Monday, 15 August 2016

Review Allegro


Allegro
Book and Lyrics Oscar Hammerstein II
Music Richard Rodgers

Notes From A Small Town
http://southwarkplayhouse.co.uk/ 

A new day and a new musical - new to us, that is! Allegro, a lesser known 1947 Rogers and Hammerstein show which followed Oklahoma!, the movie musical State Fair and Carousel in their canon and before they thematically travelled outside the United States for South Pacific.

In Rodgers and Hammerstein terms, it was a flop, although still notched up a respectable 315 Broadway performances and even, according to some accounts, made a small profit, although it failed to transfer to London for a run.

Inspired in theme by Our Town, the plot follows the life of Joseph Taylor jr (Gary Tushaw), the son of a doctor (Steve Watts), in rural small town America.

In a kind of Portrait of The Medic As A Young Man (and maybe influenced by Scottish novel The Citadel),  we're taken on a psychological and literal journey from Joe's birth in 1905 to his midlife crisis  after he finds his medical ideals tarnished by Chicago hospital boards, trustees and big business.

And in Thom Southerland's engaging production, it feels like a transitional piece, a show deliberately exploring and willing to confront unfinished business.

After a quick Google about American politics in this period, we feel, in some ways, the trajectory of this musical with unresolved finale reflects a question mark hanging over American government at the time.

Harry S Truman had become president following FD Roosevelt's premature death and was trying to push through his "Fair Deal" with its call for universal health insurance, never enacted during his tenure, and the giving of federal aid for the construction of hospitals in poorer areas of America. 

Indeed there may even be a direct political musical reference with the first song Joseph Taylor Jr reminding us of a July Garland hit, written by Harold Rome, Franklin D Roosevelt Jones.

Allegro, of course, is an Italian word, both a musical term for "fast, quickly and bright" and a dance term meaning brisk or fast steps incorporating any step where a dancer jumps. The choreography for the 16-strong cast by Lee Proud is equally bright and breezy with Dean Austin leading a band of eight with keys, bass, drums, reeds, trumpet, trombone and French horn. 

Played in the traverse, it dawned (we hope correctly!) on TLT and her own little motorised helpmate that the mobile ladders and configurations designed by Alexander Lamble reflected musical, as well as wooden, staves so that the cast itself becomes part of a visual musical notation.

So this innovative show with fragmented songs and choric commentary works on several levels.

A visual musical composition, a straightforward, some would say hokey tale, of a young man drawn away from his vocation to keep up an affluent lifestyle which had become far more precarious since the Wall Street Crash, the career and compromises of Rodgers and Hammerstein themselves and the politcal atmosphere of the time.
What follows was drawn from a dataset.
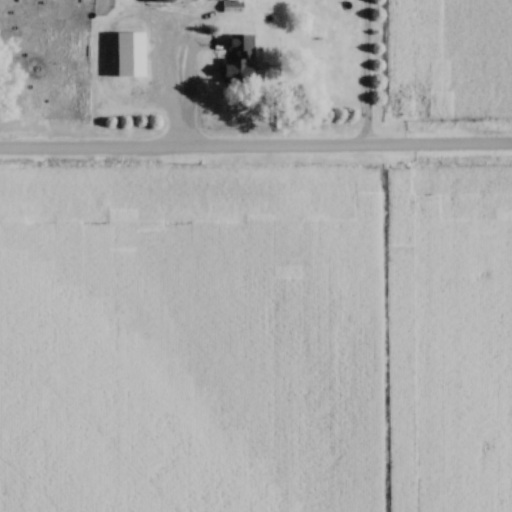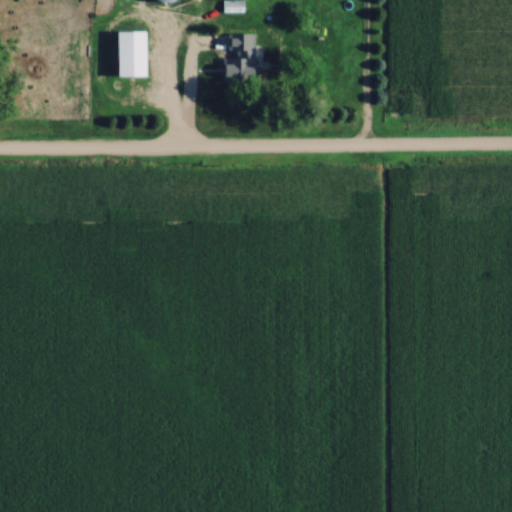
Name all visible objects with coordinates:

While some may criticise the lyrics of songs like"A Fellow Needs A Girl", it struck us with harder edged songs such as The Gentleman Is A Dope sung with characterful verve and vigour by Kate Bernstein as Nurse Emily West and the title song Allegro about the tempo of modern life and money, there's more to this piece than a homely fable. Juxtaposition brings irony and hope.

This is an enjoyable production of a rarely-seen piece. Emily Bull brings depth and takes the audience along with her in  the role of wayward, ambitious wife Jennie while Julia J Nagel displays soaring vocals as watchful mother Marjorie.

It's perhaps not a perfect show, but then life ain't perfect either and we give Allegro an uncompromised green light for a delicately precise and tender production.